The comments by the head of the Central Bank and the conclusions of the Royal Commission’s report tend towards the same conclusion, namely that there is a crisis of confidence between the state and society, between ordinary citizens and officials (both politicians and civil servants). This is reflected in the citizens’ relationship with the government, public administration and elected bodies.
It can also be seen in their relationship with those agencies which play a role in social mediation, because of the absence of values such as justice, equality, transparency, good management and the rule of law, not to mention its unequal application.
In reality, the loss of political and social trust in Morocco is nothing new. Rather, it results from long years in which political action has been driven by private interests and by the adoption of policies that openly boost revenues, protect corruption and those behind it, and side-line real government, parliament and elected institutions.
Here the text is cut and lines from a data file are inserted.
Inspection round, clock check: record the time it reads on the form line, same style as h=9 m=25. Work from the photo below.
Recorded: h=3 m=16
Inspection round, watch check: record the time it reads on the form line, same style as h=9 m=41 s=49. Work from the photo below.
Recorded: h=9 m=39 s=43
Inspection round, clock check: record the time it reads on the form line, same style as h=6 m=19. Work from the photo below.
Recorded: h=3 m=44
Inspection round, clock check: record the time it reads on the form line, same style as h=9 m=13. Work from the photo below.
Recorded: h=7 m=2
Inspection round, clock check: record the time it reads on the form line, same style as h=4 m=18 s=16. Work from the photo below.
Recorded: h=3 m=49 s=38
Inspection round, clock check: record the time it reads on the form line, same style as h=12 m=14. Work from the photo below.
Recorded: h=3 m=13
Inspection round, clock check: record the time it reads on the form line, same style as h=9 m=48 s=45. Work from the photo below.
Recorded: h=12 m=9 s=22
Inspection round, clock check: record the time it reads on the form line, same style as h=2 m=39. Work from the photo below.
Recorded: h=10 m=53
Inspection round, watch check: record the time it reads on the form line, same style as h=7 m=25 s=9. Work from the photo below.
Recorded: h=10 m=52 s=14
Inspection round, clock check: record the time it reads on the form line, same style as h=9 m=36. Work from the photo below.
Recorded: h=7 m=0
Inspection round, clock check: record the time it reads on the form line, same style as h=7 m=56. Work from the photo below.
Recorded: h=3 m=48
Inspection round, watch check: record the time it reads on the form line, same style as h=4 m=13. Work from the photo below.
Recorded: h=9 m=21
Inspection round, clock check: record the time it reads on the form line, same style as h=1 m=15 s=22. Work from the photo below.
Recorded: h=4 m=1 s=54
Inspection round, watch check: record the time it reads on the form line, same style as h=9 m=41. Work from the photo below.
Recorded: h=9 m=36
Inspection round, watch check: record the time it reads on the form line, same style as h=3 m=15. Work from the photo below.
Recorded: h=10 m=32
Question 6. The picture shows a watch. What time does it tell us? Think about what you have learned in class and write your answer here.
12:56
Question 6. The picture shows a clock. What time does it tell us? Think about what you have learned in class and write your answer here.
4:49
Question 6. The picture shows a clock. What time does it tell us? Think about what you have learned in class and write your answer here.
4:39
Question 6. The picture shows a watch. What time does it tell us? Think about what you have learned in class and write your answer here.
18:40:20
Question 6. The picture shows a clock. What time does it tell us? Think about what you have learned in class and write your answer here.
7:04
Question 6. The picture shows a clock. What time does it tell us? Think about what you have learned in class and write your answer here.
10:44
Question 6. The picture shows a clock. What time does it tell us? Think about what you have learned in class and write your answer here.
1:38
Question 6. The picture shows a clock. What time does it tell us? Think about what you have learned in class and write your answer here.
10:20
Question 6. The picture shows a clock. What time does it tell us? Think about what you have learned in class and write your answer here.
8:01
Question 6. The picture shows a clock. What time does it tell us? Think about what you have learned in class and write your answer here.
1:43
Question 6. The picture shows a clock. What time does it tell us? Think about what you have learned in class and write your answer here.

Such policies also weaken civic bodies by undermining their credibility and curbing their role in the state and society.
With Moroccans set to elect a new parliament and government on 8 September, the timing of these comments and their content, about which people are already so painfully aware, is critical to say the least.
Restoring this lost confidence cannot be achieved by claims and counter-claims, which will only serve to deepen the gap between society and the state. What is needed is genuine political will, capable of renewing the social contract and upholding the values of transparency, governance, justice and social equality. It must also instil confidence in the state on the part of its citizens and provide opportunities for all, to build the economy and reduce social disparities.
The only beneficiaries of the current crisis of confidence are the state security and control apparatuses, which are expanding their power under the pretext of ensuring stability. In the main, this is at the expense of people’s freedoms and rights. It may succeed in delaying the timing of the explosion, but it won’t prevent it or stop the inevitable.